Volta para casa no mesmo dia, mas não a mesma pessoa. A psicoterapia o ajuda a digerir a quase tragédia que aconteceu, o faz perceber que a responsabilidade foi da visão pubiana que ele tem das relações pessoais, que o impediram de ver as coisas como elas realmente são. Os colegas realmente não o reconheceram, mas não foi só pelo novo rosto, ele já não era o mesmo.

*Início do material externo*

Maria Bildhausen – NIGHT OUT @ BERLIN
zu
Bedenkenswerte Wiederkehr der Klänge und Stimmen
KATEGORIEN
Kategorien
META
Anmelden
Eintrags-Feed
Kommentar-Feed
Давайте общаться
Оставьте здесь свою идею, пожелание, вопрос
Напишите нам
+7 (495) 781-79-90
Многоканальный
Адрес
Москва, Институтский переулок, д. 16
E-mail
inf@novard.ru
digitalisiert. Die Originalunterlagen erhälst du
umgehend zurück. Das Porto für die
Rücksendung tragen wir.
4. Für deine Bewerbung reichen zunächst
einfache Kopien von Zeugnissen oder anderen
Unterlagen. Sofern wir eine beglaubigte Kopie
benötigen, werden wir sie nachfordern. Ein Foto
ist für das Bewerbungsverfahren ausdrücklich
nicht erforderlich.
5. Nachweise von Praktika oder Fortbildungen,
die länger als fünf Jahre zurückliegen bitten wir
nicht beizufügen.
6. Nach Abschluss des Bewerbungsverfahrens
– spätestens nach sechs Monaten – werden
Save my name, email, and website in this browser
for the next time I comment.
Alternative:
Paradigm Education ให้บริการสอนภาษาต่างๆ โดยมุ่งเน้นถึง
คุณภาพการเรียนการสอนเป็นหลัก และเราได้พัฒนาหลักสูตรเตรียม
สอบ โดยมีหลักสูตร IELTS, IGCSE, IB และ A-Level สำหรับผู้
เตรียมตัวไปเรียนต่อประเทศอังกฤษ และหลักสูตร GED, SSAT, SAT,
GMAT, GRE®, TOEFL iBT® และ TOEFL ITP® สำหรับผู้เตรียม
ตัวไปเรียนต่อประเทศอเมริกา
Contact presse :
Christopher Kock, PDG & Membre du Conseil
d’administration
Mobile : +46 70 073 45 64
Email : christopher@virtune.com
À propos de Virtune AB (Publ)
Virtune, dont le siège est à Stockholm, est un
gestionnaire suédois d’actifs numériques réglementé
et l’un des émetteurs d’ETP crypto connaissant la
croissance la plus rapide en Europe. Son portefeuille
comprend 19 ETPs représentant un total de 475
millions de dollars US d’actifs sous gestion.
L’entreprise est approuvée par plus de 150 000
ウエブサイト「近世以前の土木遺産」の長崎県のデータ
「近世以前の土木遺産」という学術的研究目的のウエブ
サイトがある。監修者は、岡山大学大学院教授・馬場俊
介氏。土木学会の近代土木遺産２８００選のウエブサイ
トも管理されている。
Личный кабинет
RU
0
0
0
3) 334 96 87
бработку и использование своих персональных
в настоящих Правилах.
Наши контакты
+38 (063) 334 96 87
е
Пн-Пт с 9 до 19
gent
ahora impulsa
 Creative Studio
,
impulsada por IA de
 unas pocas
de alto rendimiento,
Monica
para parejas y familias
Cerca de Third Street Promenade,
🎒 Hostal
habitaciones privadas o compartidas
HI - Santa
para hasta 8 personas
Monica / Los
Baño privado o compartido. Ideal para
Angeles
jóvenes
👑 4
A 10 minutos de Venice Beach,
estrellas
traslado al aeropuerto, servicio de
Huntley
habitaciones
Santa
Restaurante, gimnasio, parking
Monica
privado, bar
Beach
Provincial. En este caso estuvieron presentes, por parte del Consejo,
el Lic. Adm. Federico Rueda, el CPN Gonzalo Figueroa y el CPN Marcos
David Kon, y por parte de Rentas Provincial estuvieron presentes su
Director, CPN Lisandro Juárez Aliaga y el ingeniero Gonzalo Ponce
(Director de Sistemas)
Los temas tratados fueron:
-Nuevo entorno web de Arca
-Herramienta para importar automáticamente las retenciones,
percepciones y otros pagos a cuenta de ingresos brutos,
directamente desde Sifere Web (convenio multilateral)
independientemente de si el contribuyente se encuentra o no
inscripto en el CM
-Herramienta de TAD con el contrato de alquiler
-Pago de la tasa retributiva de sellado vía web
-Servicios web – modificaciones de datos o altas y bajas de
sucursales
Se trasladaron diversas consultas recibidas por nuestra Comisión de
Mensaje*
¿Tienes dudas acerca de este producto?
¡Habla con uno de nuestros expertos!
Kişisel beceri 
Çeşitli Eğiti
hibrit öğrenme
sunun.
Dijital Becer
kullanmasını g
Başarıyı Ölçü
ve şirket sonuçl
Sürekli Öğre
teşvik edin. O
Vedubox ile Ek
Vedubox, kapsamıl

Via agora as pessoas, especialmente as mulheres, com um respeito cavalheiresco, mesmo que aos olhos do senso comum elas não se dessem a esse respeito. Bem, o respeito era dele, ele o dava a quem quisesse. No final das contas, e de um ano inteiro trabalhando o trauma, ele saiu uma pessoa muito melhor do que a que foi atropelada. Virou vintagista, aceitou uma vaga de ajudante de motorista, trabalhando no mesmo caminhão que o pai, já ciente do quanto desperdiçava sua vida nas esbórnias “secretas” com colegas, que todo mundo sabia onde e quando aconteciam. Não gostou de ter sido atropelado e quase feito em pedaços por aquele mostro mecânico, até porque poderia ter morrido, porque aquele moleque insuportável morreu. E já foi tarde.

Ainda acha que se houvesse internet nos anos sessenta, adoraria ter vivido neles.